◆ **PROMPT 1**
In the forum post about a problem boarder, why did the BO's refuse when the lady asked them for money? Answer in one to three sentences.
◆ **PROMPT 2**
Answer these questions from the forum post about a problem boarder:
(a) How old is the person who wrote the post?
(b) How does the lady pay for her board?
(c) What did the BO tell the lady after being sworn at?
◆ **PROMPT 3**
Carry on the forum post about a problem boarder from its last sentence.

# Fellow Boarder Issues



## spirit1215 (Mar 11, 2014)

I think I'll do more venting here than searching for advice lol. Well, I have an issue at the place I board at with another boarder. My barn has never been a drama barn, any issues have been handled quickly and fairly since it's mostly adults save for me(16). This however has taken things to a whole other level.
A lady there is having her life flipped upside down. And the people would love to help if the lady hadn't been rude for the past couple years to them. It's been a build up of problems over the years...she wouldn't come up to work(she works off her board) she would show up drunk, she brought shady people with her, she was insensitive when the BO's mother passed away. She's scammed the BO's out of thousands of dollars when they tried to help other times, so they learned their lesson to not help again. 
Back to her life flipping over, she asked the BO's for money. They naturally said no. The lady freaked out, swearing the BO out, making her cry and trying to turn boarders agaisnt them. The BO snapped and said she needed to leave NOW. The lady tried to convince the other boarders to leave after that. Now, none of us want to leave as we love it there, and we don't mind if the girl leaves since she has caused issues with all of us.

◆ **ENTRIES PROVIDED**
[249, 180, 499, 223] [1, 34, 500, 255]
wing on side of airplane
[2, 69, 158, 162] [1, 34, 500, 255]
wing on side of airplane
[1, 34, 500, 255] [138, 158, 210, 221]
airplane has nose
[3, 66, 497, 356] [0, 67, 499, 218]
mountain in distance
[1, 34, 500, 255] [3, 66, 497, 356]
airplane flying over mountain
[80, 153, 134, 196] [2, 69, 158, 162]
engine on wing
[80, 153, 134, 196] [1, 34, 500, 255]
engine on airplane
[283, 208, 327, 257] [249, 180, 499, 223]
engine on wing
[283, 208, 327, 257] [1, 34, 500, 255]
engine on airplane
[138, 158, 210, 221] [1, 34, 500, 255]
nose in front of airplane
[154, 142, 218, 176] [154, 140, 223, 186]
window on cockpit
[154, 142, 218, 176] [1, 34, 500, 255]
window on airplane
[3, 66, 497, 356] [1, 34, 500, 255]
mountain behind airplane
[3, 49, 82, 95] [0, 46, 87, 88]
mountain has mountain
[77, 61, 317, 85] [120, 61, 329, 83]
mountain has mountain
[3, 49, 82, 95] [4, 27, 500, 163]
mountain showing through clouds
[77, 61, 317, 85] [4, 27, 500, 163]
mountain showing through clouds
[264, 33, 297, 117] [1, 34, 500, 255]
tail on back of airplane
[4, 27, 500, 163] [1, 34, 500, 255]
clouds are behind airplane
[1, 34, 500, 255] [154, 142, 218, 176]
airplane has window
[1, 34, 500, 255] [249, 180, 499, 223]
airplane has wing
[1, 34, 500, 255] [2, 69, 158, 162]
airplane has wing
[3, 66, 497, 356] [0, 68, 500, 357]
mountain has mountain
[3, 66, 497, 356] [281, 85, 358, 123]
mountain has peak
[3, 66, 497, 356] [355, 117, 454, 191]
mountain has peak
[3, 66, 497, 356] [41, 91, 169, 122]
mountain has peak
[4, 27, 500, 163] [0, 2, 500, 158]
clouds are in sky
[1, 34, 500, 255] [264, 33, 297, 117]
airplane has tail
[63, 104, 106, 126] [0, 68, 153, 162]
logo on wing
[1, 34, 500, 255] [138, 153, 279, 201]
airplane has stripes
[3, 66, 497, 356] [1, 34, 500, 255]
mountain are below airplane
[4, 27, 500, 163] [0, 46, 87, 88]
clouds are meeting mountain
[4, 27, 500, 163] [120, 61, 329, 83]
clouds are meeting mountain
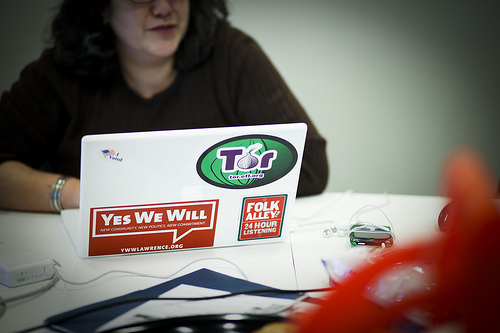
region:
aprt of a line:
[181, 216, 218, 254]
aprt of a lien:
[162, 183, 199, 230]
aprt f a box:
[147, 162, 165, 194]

* * *

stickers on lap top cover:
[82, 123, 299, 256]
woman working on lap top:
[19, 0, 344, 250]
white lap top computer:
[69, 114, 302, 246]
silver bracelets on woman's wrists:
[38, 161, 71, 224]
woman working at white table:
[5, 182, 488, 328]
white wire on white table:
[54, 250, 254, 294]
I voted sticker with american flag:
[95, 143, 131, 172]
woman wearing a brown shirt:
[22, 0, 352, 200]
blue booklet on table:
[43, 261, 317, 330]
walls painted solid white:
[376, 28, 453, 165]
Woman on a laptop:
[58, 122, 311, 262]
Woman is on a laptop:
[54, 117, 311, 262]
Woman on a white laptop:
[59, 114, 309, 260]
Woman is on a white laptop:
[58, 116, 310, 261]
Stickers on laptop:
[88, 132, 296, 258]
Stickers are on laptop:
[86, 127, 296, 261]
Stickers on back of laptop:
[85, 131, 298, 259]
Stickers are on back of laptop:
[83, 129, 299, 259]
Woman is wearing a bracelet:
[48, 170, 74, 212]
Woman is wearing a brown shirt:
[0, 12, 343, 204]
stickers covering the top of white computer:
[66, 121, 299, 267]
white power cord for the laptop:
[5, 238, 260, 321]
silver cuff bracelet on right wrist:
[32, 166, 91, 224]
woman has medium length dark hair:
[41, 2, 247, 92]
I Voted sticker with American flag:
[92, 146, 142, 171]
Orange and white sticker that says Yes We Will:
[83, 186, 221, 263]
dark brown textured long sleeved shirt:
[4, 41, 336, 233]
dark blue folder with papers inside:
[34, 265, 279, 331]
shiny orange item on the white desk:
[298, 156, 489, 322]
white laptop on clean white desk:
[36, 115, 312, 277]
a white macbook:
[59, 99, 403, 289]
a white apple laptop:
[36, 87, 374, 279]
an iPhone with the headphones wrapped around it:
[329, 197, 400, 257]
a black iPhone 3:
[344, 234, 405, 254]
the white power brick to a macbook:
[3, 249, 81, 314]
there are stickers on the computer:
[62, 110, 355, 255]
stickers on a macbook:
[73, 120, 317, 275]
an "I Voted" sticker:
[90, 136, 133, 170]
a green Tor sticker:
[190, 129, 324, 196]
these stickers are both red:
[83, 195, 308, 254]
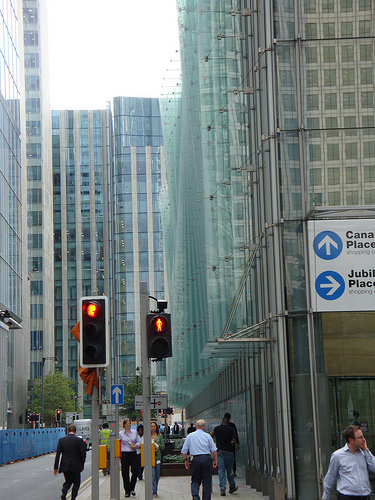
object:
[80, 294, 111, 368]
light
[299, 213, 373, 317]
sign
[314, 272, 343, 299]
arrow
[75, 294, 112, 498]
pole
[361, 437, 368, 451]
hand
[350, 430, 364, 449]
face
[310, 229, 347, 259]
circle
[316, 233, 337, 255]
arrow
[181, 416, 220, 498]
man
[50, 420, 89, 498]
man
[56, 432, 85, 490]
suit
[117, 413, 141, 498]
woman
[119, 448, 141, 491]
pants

◆ **RESPONSE 1**
The lady had scammed the BO's out of thousands of dollars on earlier occasions when they tried to help her. They learned their lesson and decided not to help her again.

◆ **RESPONSE 2**
(a) 16.
(b) She works off her board.
(c) That she needed to leave NOW.

◆ **RESPONSE 3**
Well, I was going to stay out of it since it wasn't my fight. But she continued to message me, post on my wall about leaving and so on. I kept telling her to leave me alone. She never did. Eventually, the issue progressed to her extremely insaulting the BO and the rest of the boarders. I snapped and said "BO has never done any wrong to you or anyone. She doesn't deserve to be treated this way. For her to snap, you must have crossed a major line. Please don't make the situaution worse" 
Like I said earlier, I know I shouldn't have gotten involved. But I WILL NOT allow my BO to get attacked like that. The other comments on her status her brutal. Calling her several awful names, saying she should be killed, etc. I was not the only one to comment something like that, actually I was the nicest comment in the BO's favor! But soon after I got messages from her and several of her friends(strangers). They weren't good to say the least, I got called every name in the book of swear words, I was threatned(life, my horse's life) but from her friends only. 
I dealt with it by telling her friends "I admire that you are standing up for your friend. But I don't know you and you probably don't know me. So, please leave me alone" I dealt with her by saying one message " I will not stand by and watch you attack BO. She is a fantastic person, and doesn't need people like you doing that to her. I was your last friend there, I was helping you all the time and I was the person you came to for problems. How dare you talk to me like that. How dare you talk to BO like that. I have lost all respect for you. Stop messaging me, and tell your freinds the same thing." That was the last message I sent to her. However, she continued to slam me with messages and so did her friends.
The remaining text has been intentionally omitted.